### TASK 1
Update the passage on mealtime habits by writing it out between "He does try" and "way it goes.", inclusive, with "cutlery" changed to "a knife and fork".

My DS is 10 now and still rarely uses cutlery. We always provide it and sometimes he starts to use it, but much prefers his fingers. The only foods he will eat with a fork (luckily!) are spaghetti bolognese, roast potatoes in gravy and sausages. Sometimes I just have to not look, as mashed potatoes eaten with fingers can be pretty revolting to look at! :sick: I don't make a fuss, just a gentle reminder which sometimes works. Again I think its a sensory thing, he likes the feel of certain foods, and does it without thinking.

 

He does try and use cutlery if we are out, and I sort of made an agreement that if he made the effort outside the home then I wouldn't nag him so much at home. He knows it's the right thing to do really but as there are so many pressures on him outside the home I do indulge him on this issue. We can't often sit down round the table as a family either as his range of foods is limited and my DH doesn't get home till 7ish, so DS tends to get his dinner on his own. I know it doesn't help but that's the way it goes.

(Stored data entries)
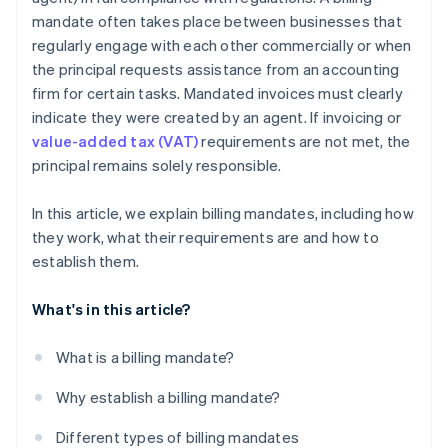
mandate often takes place between businesses that
regularly engage with each other commercially or when
the principal requests assistance from an accounting
firm for certain tasks. Mandated invoices must clearly
indicate they were created by an agent. If invoicing or
value-added tax (VAT)
requirements are not met, the
principal remains solely responsible.
In this article, we explain billing mandates, including how
they work, what their requirements are and how to
establish them.
What's in this article?
What is a billing mandate?
Why establish a billing mandate?
Different types of billing mandates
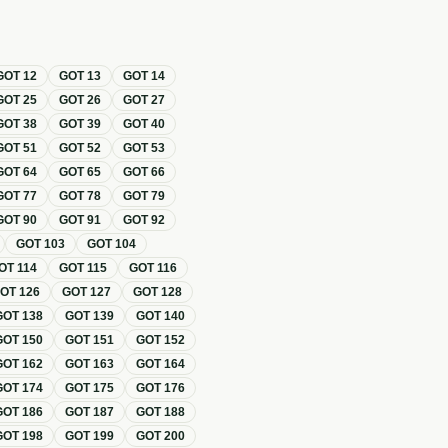
GOT
12
GOT
13
GOT
14
GOT
25
GOT
26
GOT
27
GOT
38
GOT
39
GOT
40
GOT
51
GOT
52
GOT
53
GOT
64
GOT
65
GOT
66
GOT
77
GOT
78
GOT
79
GOT
90
GOT
91
GOT
92
GOT
103
GOT
104
OT
114
GOT
115
GOT
116
GOT
126
GOT
127
GOT
128
GOT
138
GOT
139
GOT
140
GOT
150
GOT
151
GOT
152
GOT
162
GOT
163
GOT
164
GOT
174
GOT
175
GOT
176
GOT
186
GOT
187
GOT
188
GOT
198
GOT
199
GOT
200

### TASK 2
Restate word for word the stored data entries from their first line through the line holding "requirements are not met, the", inclusive, leaving out the pictures.

### WRITTEN RESPONSE 1
He does try and use a knife and fork if we are out, and I sort of made an agreement that if he made the effort outside the home then I wouldn't nag him so much at home. He knows it's the right thing to do really but as there are so many pressures on him outside the home I do indulge him on this issue. We can't often sit down round the table as a family either as his range of foods is limited and my DH doesn't get home till 7ish, so DS tends to get his dinner on his own. I know it doesn't help but that's the way it goes.

### WRITTEN RESPONSE 2
mandate often takes place between businesses that
regularly engage with each other commercially or when
the principal requests assistance from an accounting
firm for certain tasks. Mandated invoices must clearly
indicate they were created by an agent. If invoicing or
value-added tax (VAT)
requirements are not met, the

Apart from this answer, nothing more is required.